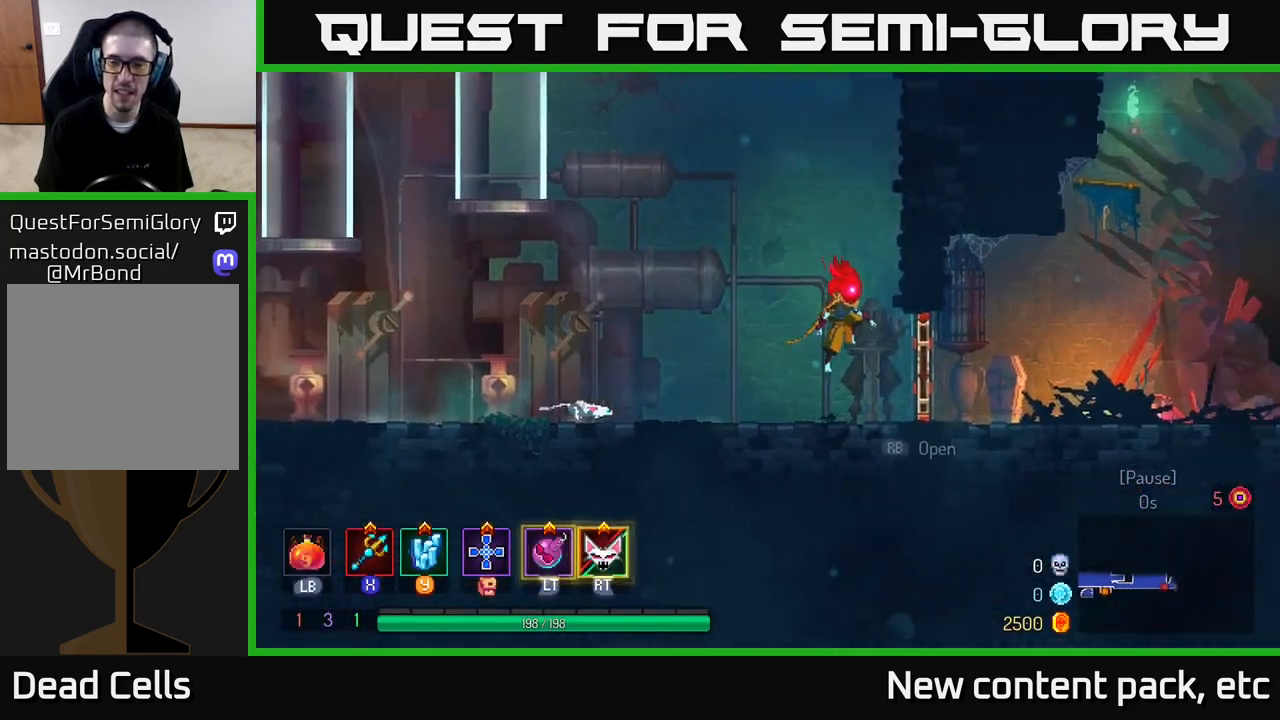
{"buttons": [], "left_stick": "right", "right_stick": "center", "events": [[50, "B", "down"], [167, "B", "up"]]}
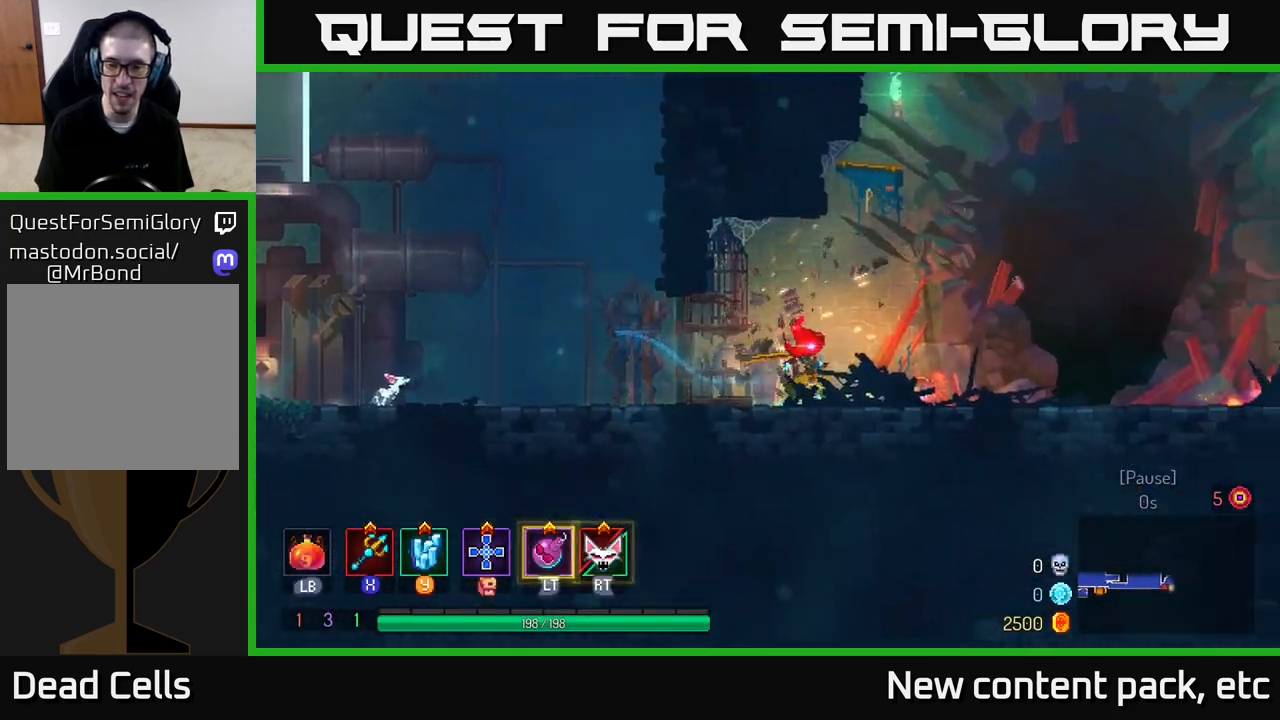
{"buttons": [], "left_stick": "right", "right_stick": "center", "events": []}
☆ ☆ ☆ ☆ ☆ ☆ ☆
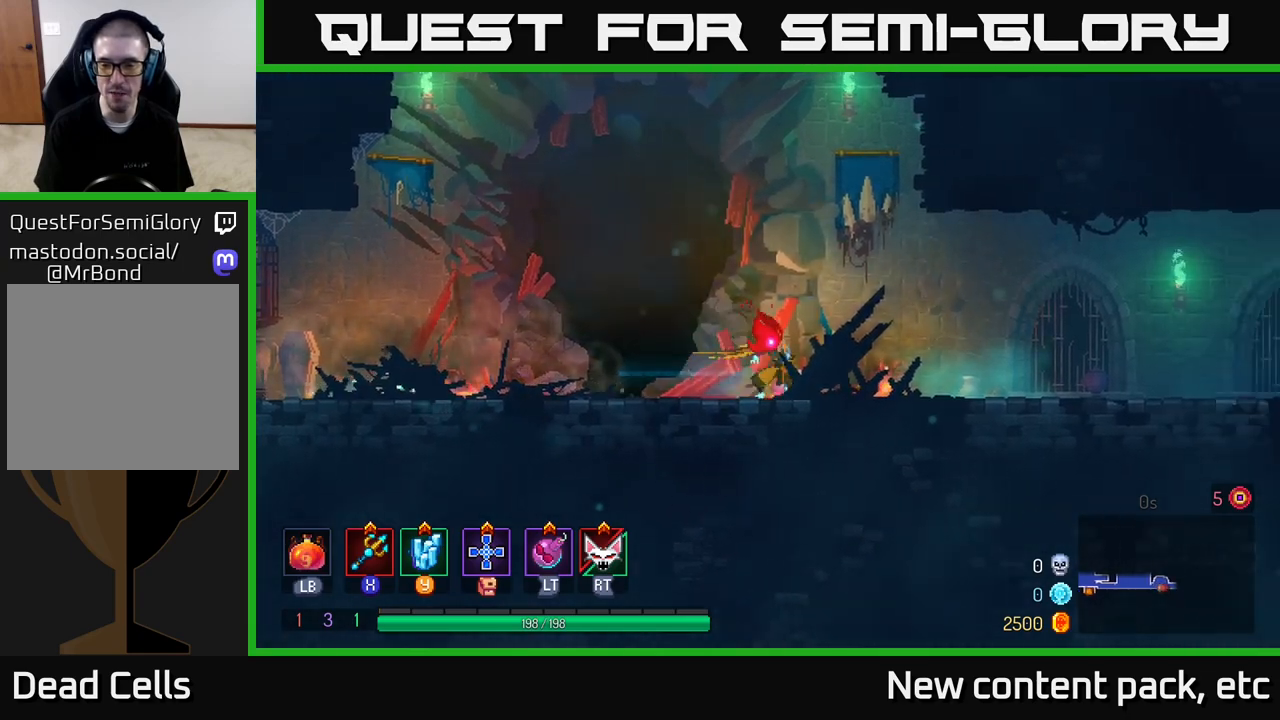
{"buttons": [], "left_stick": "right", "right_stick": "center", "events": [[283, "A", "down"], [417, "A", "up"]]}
☆ ☆ ☆ ☆ ☆ ☆ ☆
Scan the listing above and identify each line holding the string "down"; copy every such line.

TASK ANSWER>
{"buttons": [], "left_stick": "right", "right_stick": "center", "events": [[50, "B", "down"], [167, "B", "up"]]}
{"buttons": [], "left_stick": "right", "right_stick": "center", "events": [[283, "A", "down"], [417, "A", "up"]]}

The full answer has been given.